==== Page excerpt ====

Letters

The challenges of being in the middle of China-Taiwan dispute

Your May 2 editorial, "Taiwan can't be fooled," reminds me of an East Asian saying: "Evening drum and morning bell," which means "a voice sufficient to buck up or wake up people." The article bucks up the spirit of those who were dismayed by the former vice president of Taiwan, who bashed Taiwan's democracy while in Beijing. It can also wake up those who naively believe that the Chinese Kuomintang (KMT) party leader can convince China to remove those hundreds of missiles pointing at Taiwan.

As a communication professor and former journalist brought up in Taiwan, I would like to commend the writer, who is knowledgeable about both Chinese communist propaganda and Taiwanese politics.
Jensen Chung
San Francisco

Your editorial is written through Western eyes and a Western mind-set. It doesn't reflect an understanding of the Asian mind or of Asian culture, tradition, or civilization. It is naive and foolish for Westerners, especially Americans, who have such a short history and a short memory, to claim to have any understanding of a civilization of 4,000 years, where 50 years of communist rule is simply a blip.

It would be wise for Americans to bite their tongue to avoid getting in the middle of a family feud that will be resolved in the long run between the members of the family. There is an old Chinese saying that if two sisters are having an argument, the friend of the two should not try to intervene. If you do, the sisters will make up anyway, and you will be their common enemy.

====

Required action a: In the rows below, rewrite as a numbered list the lines starting with the line containing "7. islower mandatory" and going on through the line containing "Write a function that prints", leaving out blank lines.

==== Extracted records ====

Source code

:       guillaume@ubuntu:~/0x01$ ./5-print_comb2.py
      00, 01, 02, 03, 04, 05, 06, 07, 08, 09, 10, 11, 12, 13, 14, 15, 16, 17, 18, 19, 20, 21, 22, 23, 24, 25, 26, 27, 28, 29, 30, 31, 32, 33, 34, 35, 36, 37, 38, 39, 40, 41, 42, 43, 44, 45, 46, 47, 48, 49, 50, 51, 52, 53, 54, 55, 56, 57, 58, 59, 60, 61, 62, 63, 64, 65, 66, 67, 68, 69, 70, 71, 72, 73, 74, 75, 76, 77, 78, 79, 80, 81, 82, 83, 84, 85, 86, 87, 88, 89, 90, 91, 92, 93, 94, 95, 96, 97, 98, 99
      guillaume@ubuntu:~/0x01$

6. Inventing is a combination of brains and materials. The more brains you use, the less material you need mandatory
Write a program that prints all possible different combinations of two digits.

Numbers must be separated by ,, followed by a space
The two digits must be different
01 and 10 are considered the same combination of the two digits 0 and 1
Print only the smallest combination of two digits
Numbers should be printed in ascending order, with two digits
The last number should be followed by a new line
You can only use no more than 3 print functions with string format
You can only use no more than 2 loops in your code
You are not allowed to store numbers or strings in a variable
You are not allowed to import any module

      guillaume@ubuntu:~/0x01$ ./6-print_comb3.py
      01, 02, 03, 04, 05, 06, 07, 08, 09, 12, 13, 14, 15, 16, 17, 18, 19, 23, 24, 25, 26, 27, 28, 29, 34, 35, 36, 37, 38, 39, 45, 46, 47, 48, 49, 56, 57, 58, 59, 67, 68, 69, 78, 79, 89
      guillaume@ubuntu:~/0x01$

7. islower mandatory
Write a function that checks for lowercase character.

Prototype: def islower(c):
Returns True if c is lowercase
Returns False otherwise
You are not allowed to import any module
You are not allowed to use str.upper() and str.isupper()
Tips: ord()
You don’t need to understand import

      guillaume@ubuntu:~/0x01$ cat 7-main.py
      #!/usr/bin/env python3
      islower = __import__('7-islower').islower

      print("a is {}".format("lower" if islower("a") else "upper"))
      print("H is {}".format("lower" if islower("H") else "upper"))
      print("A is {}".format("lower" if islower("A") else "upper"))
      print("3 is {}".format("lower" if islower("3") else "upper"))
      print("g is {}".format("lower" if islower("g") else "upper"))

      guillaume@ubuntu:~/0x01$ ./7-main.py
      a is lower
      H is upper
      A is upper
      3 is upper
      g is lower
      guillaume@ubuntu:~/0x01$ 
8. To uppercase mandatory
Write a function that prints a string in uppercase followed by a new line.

====
==== Extracted records ====

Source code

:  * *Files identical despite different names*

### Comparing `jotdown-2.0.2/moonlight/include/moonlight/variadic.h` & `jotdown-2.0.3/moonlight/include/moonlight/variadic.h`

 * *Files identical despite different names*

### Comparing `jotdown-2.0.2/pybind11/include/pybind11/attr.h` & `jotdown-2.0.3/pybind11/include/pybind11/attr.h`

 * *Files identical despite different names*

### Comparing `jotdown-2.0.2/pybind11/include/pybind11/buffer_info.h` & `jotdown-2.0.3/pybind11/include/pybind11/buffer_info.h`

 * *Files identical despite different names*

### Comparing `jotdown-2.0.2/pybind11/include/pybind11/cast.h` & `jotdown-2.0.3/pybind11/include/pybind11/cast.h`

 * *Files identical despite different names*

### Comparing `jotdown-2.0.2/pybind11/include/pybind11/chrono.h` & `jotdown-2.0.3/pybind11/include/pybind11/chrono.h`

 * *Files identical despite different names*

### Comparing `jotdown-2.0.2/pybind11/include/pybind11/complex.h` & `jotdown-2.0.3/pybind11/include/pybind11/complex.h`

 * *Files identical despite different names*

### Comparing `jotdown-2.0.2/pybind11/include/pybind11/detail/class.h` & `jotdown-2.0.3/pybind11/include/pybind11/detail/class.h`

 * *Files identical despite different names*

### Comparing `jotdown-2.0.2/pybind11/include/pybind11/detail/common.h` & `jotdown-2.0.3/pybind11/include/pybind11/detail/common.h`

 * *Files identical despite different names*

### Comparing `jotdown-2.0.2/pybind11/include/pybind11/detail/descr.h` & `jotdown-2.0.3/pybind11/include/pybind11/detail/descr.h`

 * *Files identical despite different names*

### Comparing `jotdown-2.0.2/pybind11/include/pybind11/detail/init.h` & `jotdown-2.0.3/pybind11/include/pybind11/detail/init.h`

====

Required action b: From the letters on the China-Taiwan dispute, copy the passage starting with "As a communication" and going on through "and Taiwanese politics.".

Answer section a:
1. 7. islower mandatory
2. Write a function that checks for lowercase character.
3. Prototype: def islower(c):
4. Returns True if c is lowercase
5. Returns False otherwise
6. You are not allowed to import any module
7. You are not allowed to use str.upper() and str.isupper()
8. Tips: ord()
9. You don’t need to understand import
10.       guillaume@ubuntu:~/0x01$ cat 7-main.py
11.       #!/usr/bin/env python3
12.       islower = __import__('7-islower').islower
13.       print("a is {}".format("lower" if islower("a") else "upper"))
14.       print("H is {}".format("lower" if islower("H") else "upper"))
15.       print("A is {}".format("lower" if islower("A") else "upper"))
16.       print("3 is {}".format("lower" if islower("3") else "upper"))
17.       print("g is {}".format("lower" if islower("g") else "upper"))
18.       guillaume@ubuntu:~/0x01$ ./7-main.py
19.       a is lower
20.       H is upper
21.       A is upper
22.       3 is upper
23.       g is lower
24.       guillaume@ubuntu:~/0x01$ 
25. 8. To uppercase mandatory
26. Write a function that prints a string in uppercase followed by a new line.

Answer section b:
As a communication professor and former journalist brought up in Taiwan, I would like to commend the writer, who is knowledgeable about both Chinese communist propaganda and Taiwanese politics.